Electricity prices are high in the UK but there is a net benefit to it at least some ways, as always the devil is in the details, all the details.
Texas has some different choices in their electricity markets but they use the same pay-as-clear marginal pricing system that the above poster thinks is a secret UK plan to subsidise renewables. In reality it is the standard way to set the market price of commodities.
Texas famously had massive spikes in electricty prices and a near failure of the grid because of their electricity market structure, so it's not all sunshine and rainbows.
That's why I said kinda. Texas is part of the United States. The United States was the group that got uppity.
If 2 European powers had a war over a territory that is now part of a third country we would still describe the war as being between the 2 original countries. Even if other territories that weren't part of those nations at the time now are.
But yes, on the other hand we are talking specifically about Texas so maybe you're right.
On the 3rd hand the chance to get superior with the colonies should never be passed up.

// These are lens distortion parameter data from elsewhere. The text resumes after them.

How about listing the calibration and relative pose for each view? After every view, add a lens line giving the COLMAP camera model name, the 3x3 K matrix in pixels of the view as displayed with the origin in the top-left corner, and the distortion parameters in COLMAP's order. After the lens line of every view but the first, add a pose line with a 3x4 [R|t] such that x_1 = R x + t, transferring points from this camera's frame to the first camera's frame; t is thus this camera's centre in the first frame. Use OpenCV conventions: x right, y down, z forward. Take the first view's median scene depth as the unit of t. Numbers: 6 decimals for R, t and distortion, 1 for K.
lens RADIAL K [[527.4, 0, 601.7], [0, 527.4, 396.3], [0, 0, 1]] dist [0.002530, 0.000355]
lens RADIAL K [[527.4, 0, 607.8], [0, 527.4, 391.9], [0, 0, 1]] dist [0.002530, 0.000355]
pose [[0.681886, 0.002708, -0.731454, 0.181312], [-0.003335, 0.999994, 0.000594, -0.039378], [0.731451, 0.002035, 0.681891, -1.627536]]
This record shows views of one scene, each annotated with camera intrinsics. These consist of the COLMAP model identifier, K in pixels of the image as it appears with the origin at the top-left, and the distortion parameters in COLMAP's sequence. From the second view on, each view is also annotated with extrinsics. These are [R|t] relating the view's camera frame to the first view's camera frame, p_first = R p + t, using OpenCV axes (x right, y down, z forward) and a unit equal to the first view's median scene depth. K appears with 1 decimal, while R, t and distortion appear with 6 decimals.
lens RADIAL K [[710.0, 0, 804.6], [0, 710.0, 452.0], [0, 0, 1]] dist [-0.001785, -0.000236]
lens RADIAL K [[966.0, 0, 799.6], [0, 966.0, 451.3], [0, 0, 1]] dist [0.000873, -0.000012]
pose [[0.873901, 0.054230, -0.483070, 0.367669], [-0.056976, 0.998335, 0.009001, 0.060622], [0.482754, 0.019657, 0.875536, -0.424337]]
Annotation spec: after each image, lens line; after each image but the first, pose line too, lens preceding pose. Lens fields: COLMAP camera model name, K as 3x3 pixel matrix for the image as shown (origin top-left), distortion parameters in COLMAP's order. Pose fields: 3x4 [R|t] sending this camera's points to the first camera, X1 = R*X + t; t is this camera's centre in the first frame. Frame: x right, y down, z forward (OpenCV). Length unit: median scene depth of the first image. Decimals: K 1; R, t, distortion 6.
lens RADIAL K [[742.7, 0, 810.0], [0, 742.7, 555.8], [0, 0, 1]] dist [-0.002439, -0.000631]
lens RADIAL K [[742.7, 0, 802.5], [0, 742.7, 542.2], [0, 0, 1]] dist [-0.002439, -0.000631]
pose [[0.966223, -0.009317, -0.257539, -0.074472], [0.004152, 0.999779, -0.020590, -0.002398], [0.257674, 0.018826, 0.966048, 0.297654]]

That would be wonderful. But that hasn't happened yet, so i'll point out that whatever our current energy strategy is, it's failing miserably and wrecking the economy. For some reason other countries seem to have it figured out much better, so forgive me for not falling over in excitement over the fact that some war in the middle east is costing us a billion less then it might have.
Between Brexit and the aging population, I don't think joining the rest of the world in poisoning the atmosphere for the future faster is going to improve the UK's situation. There are much, much bigger fish to fry than energy policy for improvement-per-unit-effort.
The UK relies heavily on tourism. Tourism is disrupted by global instability. Climate change and fossil-fuel-catalyzed wars cultivate global instability. And the UK doesn't have the land or people to compete on the global stage in manufacturing exports (not that they do bad work, just that the scale doesn't exactly pan out. Not unless people are really keen on telling the tale of two cities again).
Best policy is likely to focus on domestic affairs (how to keep the country stable and solvent as the population shifts towards more and more retirees) and maybe look into rejoining that massive free-trade sector right down the block that the country so short-sightedly left a short time ago, since it'd really open up the tourism and trade markets.
Other countries are not likely spending much less on the transition, it's just that they're paying for it more in tax and less in the electricity bill. The UK's strategy here basically means there's now a huge amount of investment in renewables even without government subsidies. And the nature of renewables and relying on gas in the meantime (which has pretty much always been setting the price of electricity, it's just gotten even more expensive recently) means that there's a relatively more painful period of investment before you get to the cost benefits of a nearly entirely renewable grid.